Growing evidence suggests that about half of the mammalian genes have multiple alternative promoters that can span up to thousands of bases (
8–12). For example, a comprehensive analyses of 1% of the human genome in 16 diverse human cell lines, using transient transfection reporter assays demonstrated the presence of functional alternative promoters in >20% of genes (
12). Similarly, it has been reported that 35% of 100 human erythroid genes examined have alternative promoters and that 24% of active genes in human fibroblast cells possess multiple promoters (
13). This is quite a high percentage of genes showing multiple promoter usage in a single biological process or cell type suggesting extensive use of multiple promoters by mammalian genes. The knowledge of alternative promoter usage in different mammalian tissues is very limited and cannot be addressed without high-resolution genome-wide mapping of the promoter regions.

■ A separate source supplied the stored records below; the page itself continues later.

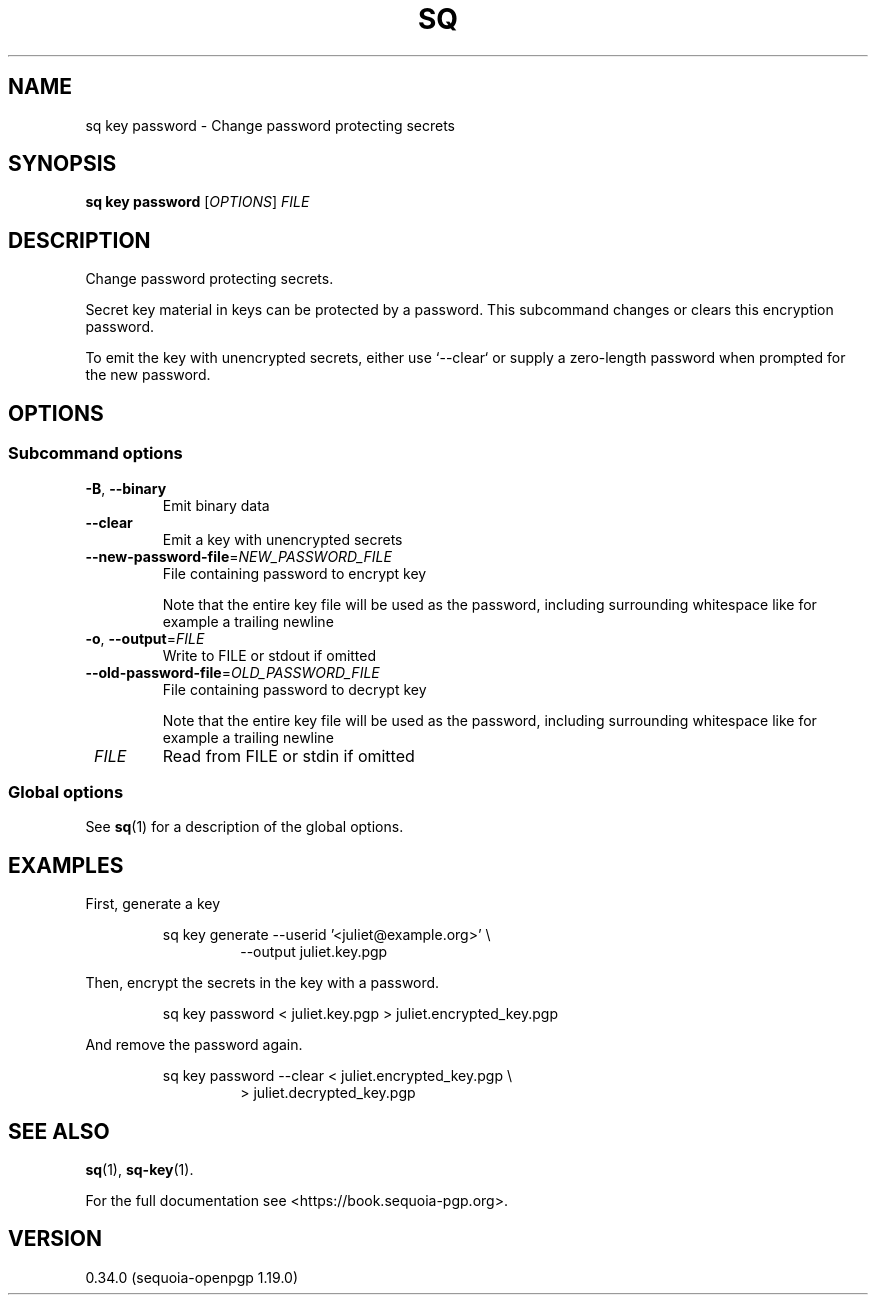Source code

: .TH SQ 1 0.34.0 "Sequoia PGP" "User Commands"
.SH NAME
sq key password \- Change password protecting secrets
.SH SYNOPSIS
.br
\fBsq key password\fR [\fIOPTIONS\fR] \fIFILE\fR
.SH DESCRIPTION
Change password protecting secrets.
.PP
Secret key material in keys can be protected by a password.  This
subcommand changes or clears this encryption password.
.PP
To emit the key with unencrypted secrets, either use `\-\-clear` or
supply a zero\-length password when prompted for the new password.
.PP


.SH OPTIONS
.SS "Subcommand options"
.TP
\fB\-B\fR, \fB\-\-binary\fR
Emit binary data
.TP
\fB\-\-clear\fR
Emit a key with unencrypted secrets
.TP
\fB\-\-new\-password\-file\fR=\fINEW_PASSWORD_FILE\fR
File containing password to encrypt key
.IP
Note that the entire key file will be used as the password, including surrounding whitespace like for example a trailing newline
.TP
\fB\-o\fR, \fB\-\-output\fR=\fIFILE\fR
Write to FILE or stdout if omitted
.TP
\fB\-\-old\-password\-file\fR=\fIOLD_PASSWORD_FILE\fR
File containing password to decrypt key
.IP
Note that the entire key file will be used as the password, including surrounding whitespace like for example a trailing newline
.TP
 \fIFILE\fR
Read from FILE or stdin if omitted
.SS "Global options"
See \fBsq\fR(1) for a description of the global options.
.SH EXAMPLES
.PP

.PP
First, generate a key
.PP
.nf
.RS
sq key generate \-\-userid '<juliet@example.org>' \\
.RE
.RS
.RS
\-\-output juliet.key.pgp
.RE
.RE
.PP
.fi

.PP
Then, encrypt the secrets in the key with a password.
.PP
.nf
.RS
sq key password < juliet.key.pgp > juliet.encrypted_key.pgp
.RE
.PP
.fi

.PP
And remove the password again.
.PP
.nf
.RS
sq key password \-\-clear < juliet.encrypted_key.pgp \\
.RE
.RS
.RS
> juliet.decrypted_key.pgp
.RE
.RE
.fi
.SH "SEE ALSO"
.nh
\fBsq\fR(1), \fBsq\-key\fR(1).
.hy
.PP
For the full documentation see <https://book.sequoia\-pgp.org>.
.SH VERSION
0.34.0 (sequoia\-openpgp 1.19.0)
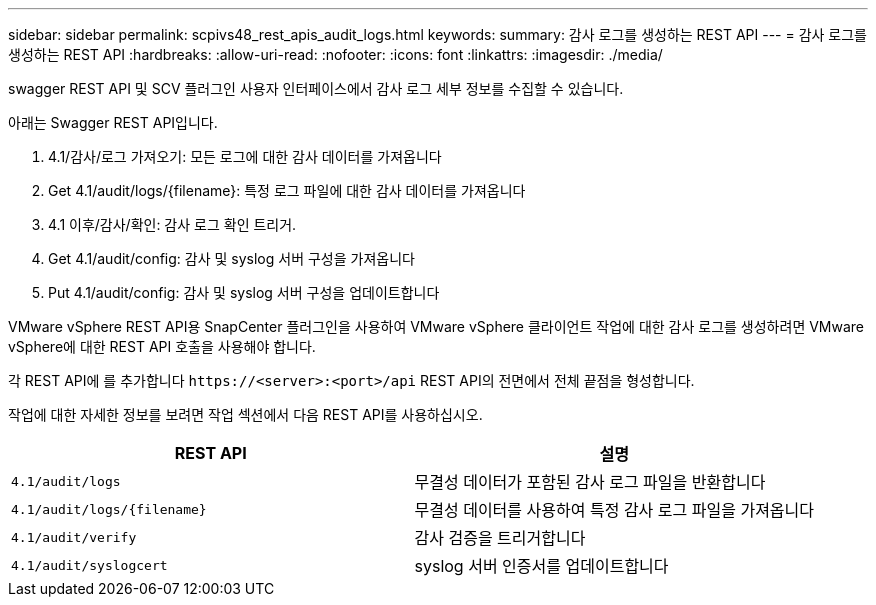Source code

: ---
sidebar: sidebar 
permalink: scpivs48_rest_apis_audit_logs.html 
keywords:  
summary: 감사 로그를 생성하는 REST API 
---
= 감사 로그를 생성하는 REST API
:hardbreaks:
:allow-uri-read: 
:nofooter: 
:icons: font
:linkattrs: 
:imagesdir: ./media/


[role="lead"]
swagger REST API 및 SCV 플러그인 사용자 인터페이스에서 감사 로그 세부 정보를 수집할 수 있습니다.

아래는 Swagger REST API입니다.

. 4.1/감사/로그 가져오기: 모든 로그에 대한 감사 데이터를 가져옵니다
. Get 4.1/audit/logs/{filename}: 특정 로그 파일에 대한 감사 데이터를 가져옵니다
. 4.1 이후/감사/확인: 감사 로그 확인 트리거.
. Get 4.1/audit/config: 감사 및 syslog 서버 구성을 가져옵니다
. Put 4.1/audit/config: 감사 및 syslog 서버 구성을 업데이트합니다


VMware vSphere REST API용 SnapCenter 플러그인을 사용하여 VMware vSphere 클라이언트 작업에 대한 감사 로그를 생성하려면 VMware vSphere에 대한 REST API 호출을 사용해야 합니다.

각 REST API에 를 추가합니다 `\https://<server>:<port>/api` REST API의 전면에서 전체 끝점을 형성합니다.

작업에 대한 자세한 정보를 보려면 작업 섹션에서 다음 REST API를 사용하십시오.

|===
| REST API | 설명 


| `4.1/audit/logs` | 무결성 데이터가 포함된 감사 로그 파일을 반환합니다 


| `4.1/audit/logs/{filename}` | 무결성 데이터를 사용하여 특정 감사 로그 파일을 가져옵니다 


| `4.1/audit/verify` | 감사 검증을 트리거합니다 


| `4.1/audit/syslogcert` | syslog 서버 인증서를 업데이트합니다 
|===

However, the high-throughput approaches, such as CAGE (
14), deepCAGE (
15), ChIP–chip (
16,
17) or ChIP-seq (
7), to annotate promoters at genome level need to be applied with caution because of the inherent problems with each method. For example, cytoplasmic enzyme complexes can add caps to 5′-monophosphate RNA molecules generated by ribonuclease cleavage (
18), and hence CAGE tags could represent 5′ ends of RNAs generated by cleavage and subsequent re-capping (
19). CAGE analysis can also capture some non-capped transcripts that may represent cleaved decaying mRNA (
20). Furthermore, a large number of CAGE tags are distributed throughout the gene transcripts rendering it inefficient as a sole source of promoter identifier. Previously, we (
16) and others (
17) have performed ChIP–chip analyses to identify the activity of mammalian promoters across different cell and tissue types. However, ChIP–chip requires design of genome-wide microarray to probe the ChIP-bound DNA sequences. Additionally, with either ChIP-chip or ChIP-seq technology promoters cannot be identified solely on the presence of Pol-II enrichment on a genomic location because of its enrichment throughout the transcribed genomic region and lack of highly specific antibodies that can distinguish promoter bound Pol-II from elongating Pol-II. In order to overcome these limitations of previous studies, we pursued a combined Pol-II ChIP-seq and bioinformatics promoter prediction approach to identify promoter regions and their activity in five different mouse tissues. We provide a genome-wide catalog of active promoters in five tissues of adult mouse along with tissue-specific promoters that will help future studies of transcriptional regulation in mammalian genomes.